Qui a pris la Reine du crime au mot ?

À Mar­co­lès, dans la Châ­tai­gne­raie can­ta­lienne, Odile assure la tenue de la média­thèque. Elle est une fan des romans d’Agatha Chris­tie qu’elle met en avant. Elle a créé un club qui réunit, autour d’elle sept autres per­sonnes tous les mar­dis à 20 heures pré­cises. Outre la doyenne, Pier­rette, Phi­lippe, pro­fes­seur retraité, on trouve Archi­bald, dit Archie, châ­te­lain de son état, le phar­ma­cien Ber­nard, Iris, une mère de quatre enfants, Joanne employée qui fabrique des galoches et Eliot, son jeune frère, encore lycéen.
Odile aime­rait orga­ni­ser une mani­fes­ta­tion autour de la grande dame du crime, une sorte d’exposition. C’est Eliot qui lance l’idée d’un col­loque. Et Odile rebon­dit : un col­loque avec des spé­cia­listes recon­nus de la roman­cière. Et c’est natu­rel­le­ment vers le châ­teau que se tournent les pen­sées pour cadre du dérou­le­ment, au grand dam de son pro­prié­taire car la bâtisse n’est plus ce qu’elle était. Il tente, sans résul­tat, de faire aban­don­ner cette idée.

Et, peu à peu, des par­ti­ci­pants se dégagent et les membres du club orga­nisent, avec plus ou moins d’enthousiasme selon leur impli­ca­tion, tentent de résoudre les nom­breux pro­blèmes d’intendance avec leurs moyens réduits. Alors que les invi­tés com­mencent à arri­ver une lettre ano­nyme reçue par Archie sème le trouble. Celle-ci pré­dit : “Un meurtre sera com­mis le… samedi 14 avril au châ­teau de La Rochette.” Elle est signée AC.
Et, effec­ti­ve­ment, mal­gré la vigi­lance, deux per­sonnes meurent…

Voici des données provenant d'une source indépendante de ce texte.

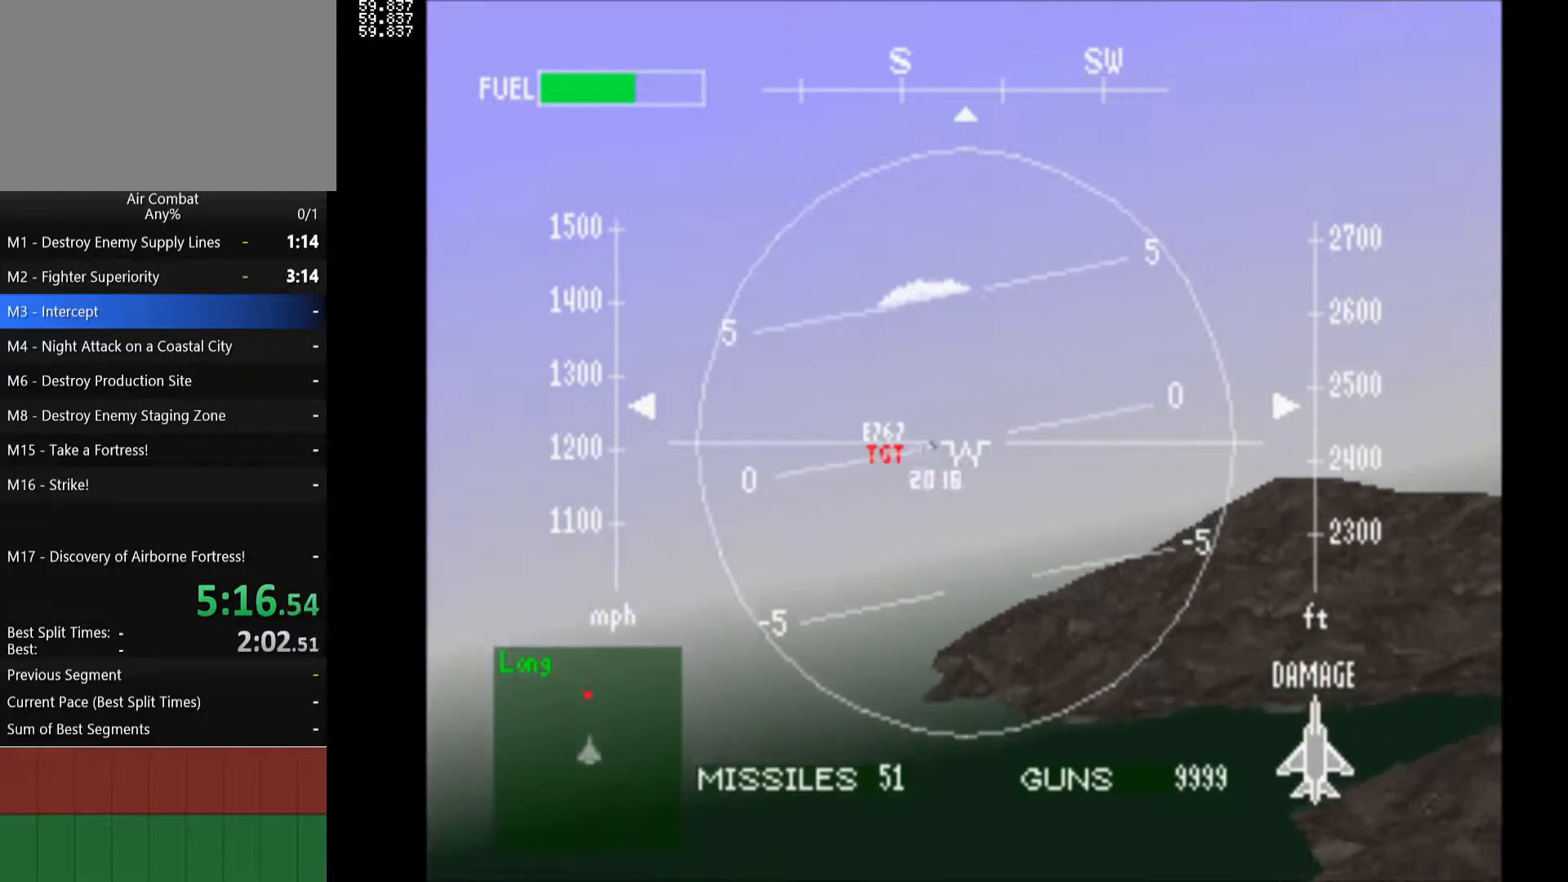
{"buttons": ["R1", "DPAD_LEFT"], "left_stick": "center", "right_stick": "center", "events": [[350, "DPAD_LEFT", "up"], [400, "DPAD_LEFT", "down"]]}
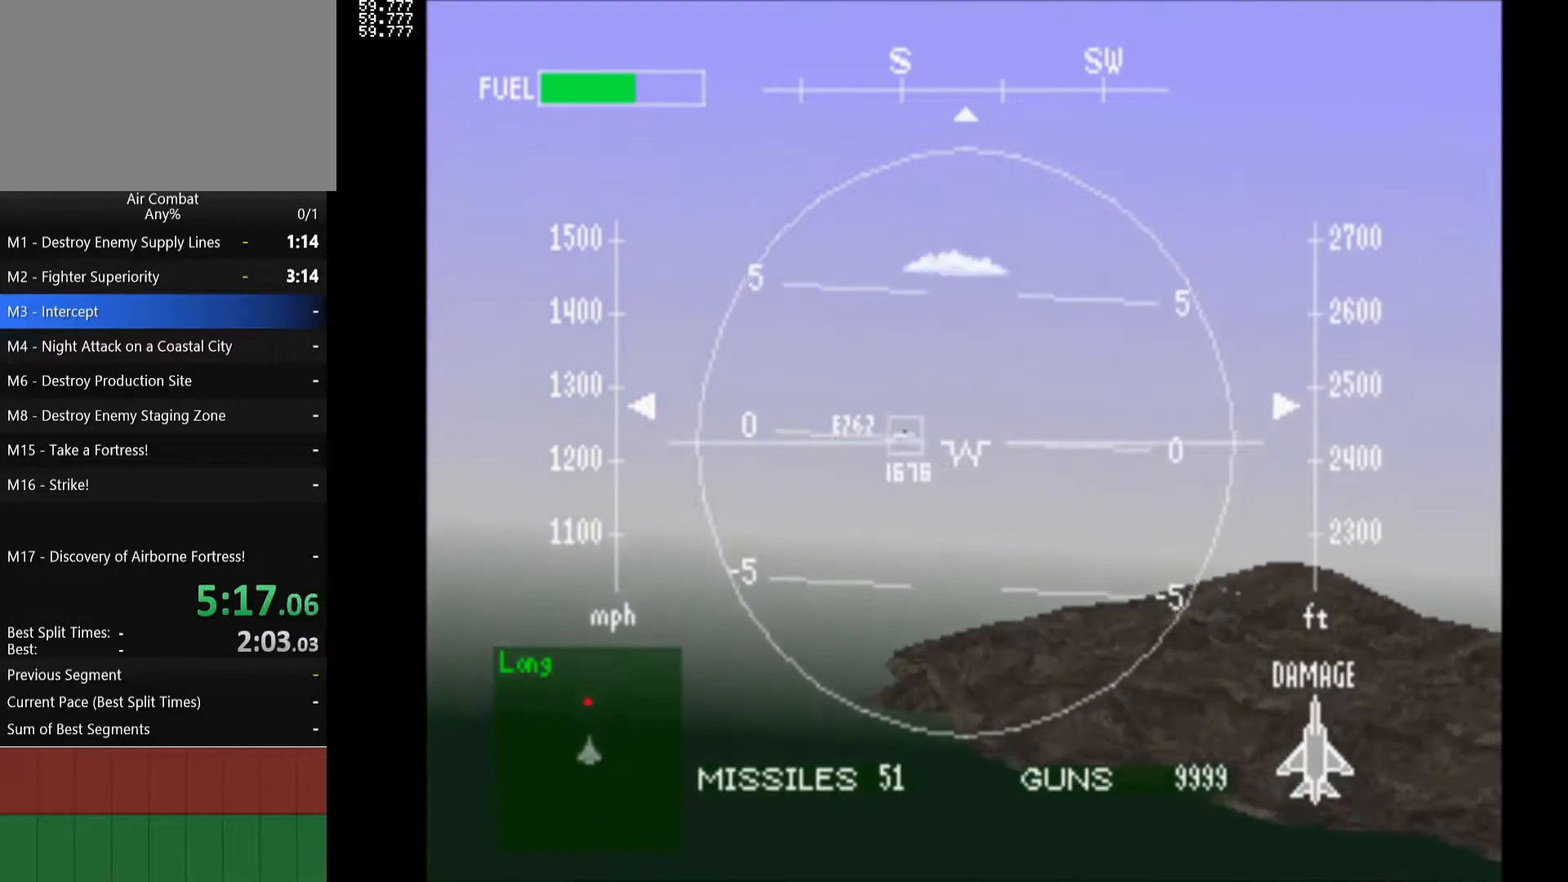
{"buttons": ["R1", "DPAD_LEFT"], "left_stick": "center", "right_stick": "center", "events": [[167, "DPAD_LEFT", "up"], [350, "DPAD_LEFT", "down"]]}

L’impli­ca­tion des membres du club varie selon les per­son­na­li­tés, la moti­va­tion, les carac­tères ou les contraintes. Et la roman­cière détaille les réac­tions de cha­cune et cha­cun, les engoue­ments, les hési­ta­tions, les opi­nions des uns et des autres sur les dif­fé­rentes phases de la mani­fes­ta­tion, sur leur mise en place. Elle conçoit, avec une belle diver­sité, une gale­rie repré­sen­ta­tive des prin­ci­paux types d’individus et déve­loppe une suite de situa­tions où l’humour trouve une belle place.
C’est aussi la série des inter­ve­nants, ces spé­cia­listes plus ou moins éru­dits, qu’elle met en scène avec cocas­se­rie. Elle ins­talle des approches sen­ti­men­tales qui ont du mal à se concré­ti­ser tant les pro­fils psy­cho­lo­giques semblent incompatibles.

L’auteure anime toute cette popu­la­tion avec verve et ins­pi­ra­tions, usant d’un style alerte, d’une écri­ture ima­gée, d’un voca­bu­laire par­fai­te­ment adapté à cha­cun des pro­ta­go­nistes. Et elle signe une intrigue tout à fait dans l’esprit de celles ima­gi­nées par La Duchesse de la mort comme celle-ci plai­sait à se défi­nir, avec une recherche psy­cho­lo­gique appro­fon­die.
Mais Syl­vie Baron n’omet pas de faire de la région rete­nue comme cadre de son his­toire une des­crip­tion don­nant envie d’aller y séjour­ner quelques temps pour se réga­ler de l’ambiance et des paysages.

Une fois encore la roman­cière pro­pose un livre qui régale tous les sens dans la mesure où la verve nar­ra­tive sublime les pro­pos, les per­son­nages et la recherche dif­fi­cile de la vérité.

serge per­raud

Syl­vie Baron, Les petits meurtres du mardi, J’Ai Lu n° 14 184, coll. “Lit­té­ra­ture fran­çaise”, sep­tembre 2024, 320 p. — 7,40 €.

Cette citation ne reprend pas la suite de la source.